I’ve often mentioned that blogging, for all its time-suck-ability, has been the best resource for me as far as a writing circle. Most of my beta readers, whom I adore and are the most helpful giving people ever, have started as blogging buddies. In those scenarios, I’ve gotten to know them pretty well over the course of months, and in some cases years, and developed email relationships that surpass regular blogging relationships (and some of those can be pretty tight, too).
That type of writing relationship works for me because I have a good idea, before work is exchanged, what they’re looking for in a crit and they have a good idea of what type of things I’ll point out... except maybe for Travis, because I couldn’t find a single thing to tell him might need work, and I doubt he knows how rare that is for me.
In my experience, every crit partner offers something a bit different. Some come at it in an overall type of way, giving you a feel for the characters or themes that hit and miss but not necessarily specific lines or places that lose them in the story. Some crit partners will focus on the specifics and let you worry over the larger things. And, like any relationship, you’re not going to get along with every crit partner and not all of them will have a benefit on your work – usually I think this has more to do with personal conflicts than with the actual writing.
I’ve had a few crit partners that I didn’t particularly mesh with, and I think in most scenarios it’s because either the type of writing we’re into aren’t similar enough that we’re any help to each other, or because we don’t work the same way, sensibility wise.
I had one crit partner, a while back, that made a particular impact on me... partially because I should have seen the storm brewing and walked away before I lost my temper, and partially because I still feel like my specific crit wasn’t the problem. I didn’t know this person in the real world, and they weren’t a blogging friend, so we pretty much exchanged some long emails before getting down to the critique work... After the first few exchanges, I started omitting things that I would normally have mentioned – that should have been the red flag. I didn’t want to hurt feelings, and it shouldn’t have been about that.
Like any relationship, the minute you have to omit things to be ‘kind’ is when the honesty breaks down... when the honesty breaks down the tension begins. From my end of things, over the course of many exchanges, I started to get the feeling that this writer felt that I was beneath her. When I commented on grammatical issues, the response I got basically gave me the impression that she had better educated sources to go over that, I was there to look at the overall, and more specifically, to point out mannerisms to flesh out the scumbag characters... okay, so you can see how I felt slightly insulted.

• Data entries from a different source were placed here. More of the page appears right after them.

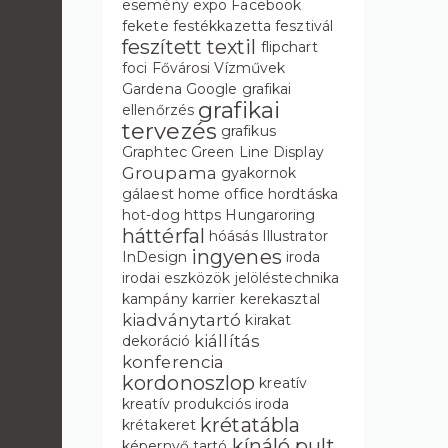
esemény
expo
Facebook
fekete
festékkazetta
fesztivál
feszített textil
flipchart
foci
Fővárosi Vízművek
Gardena
Google
grafikai
grafikai
ellenőrzés
tervezés
grafikus
Graphtec
Green Line Display
Groupama
gyakornok
gálaest
home office
hordtáska
hot-dog
https
Hungaroring
háttérfal
hóásás
Illustrator
ingyenes
InDesign
iroda
irodai eszközök
jelöléstechnika
kampány
karrier
kerekasztal
kiadványtartó
kirakat
kiállítás
dekoráció
konferencia
kordonoszlop
kreatív
kreatív produkciós iroda
krétatábla
krétakeret
kínáló pult
képernyő tartó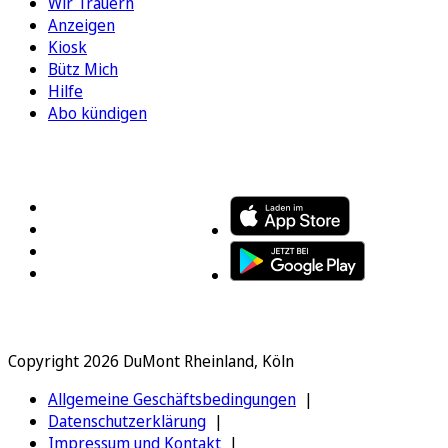
Wir Trauern
Anzeigen
Kiosk
Bütz Mich
Hilfe
Abo kündigen
FOLGEN SIE UNS
ENTDECKEN SIE UNSERE APP
Copyright 2026 DuMont Rheinland, Köln
Allgemeine Geschäftsbedingungen
Datenschutzerklärung
Impressum und Kontakt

But looking back on this now, I doubt that she understands why I was so insulted. At the time, I was pretty sure it was intentional... there are still comments ringing in my ears that couldn’t have been meant as anything other than an insult, but in retrospect, some of that was after the relationship had become more than tense.
Like any failed relationship, I think it’s important to learn from it. The writer in question isn’t a bad person or a bad writer – in fact she’s a rather good writer, to be fair. The problem was, we have very different mindsets about writing and about life. Had we bumped into each other in person, or met at a writing conference or something like that, I doubt we would have clicked personally – and that’s okay. Not everyone has to like me... and here we get to the heart of what went wrong.
Honesty. Honesty is essential in critique. It is. It is sometimes painful to hear and you need to approach it with tact, but it’s a waste of time for me to read someone’s pages and not tell them the truth. Honesty means that not only will I give you my honest opinion, but I will not take offense if you find that it doesn’t work for you. Critique isn’t a mandate, it’s an opinion.
So, for me, I’ve taken a valuable lesson into all of my other writing relationships. If I start to feel that I need to sugar coat things or can’t be honest, then I can’t work with you. That doesn’t mean I’m going out of my way to be mean, I’ll phrase things as nicely as possible and I always include things that work, because I think it’s helpful... but still, life is too short to work with people that irritate you (and vice versa) especially for free. It also means knowing that their critique is valid and they will point out what they see, which is not necessarily the thing you’re concerned about... but in the long run you’re getting fresh eyes on the ms. That can see things you might miss... So, I take all crits into consideration... that doesn’t mean I use all of the advice, but I at least give it careful thought.
So how about you guys? Have you ever had a crit relationship not work out? Are there specific things you look for in a crit partner, or specific things you want from a critique? Are there specific things you hate for people to crit (for instance, do you hate it when they’re nitpicky about grammar or tense, or do you hate it when they don’t mention these things?) How do you crit?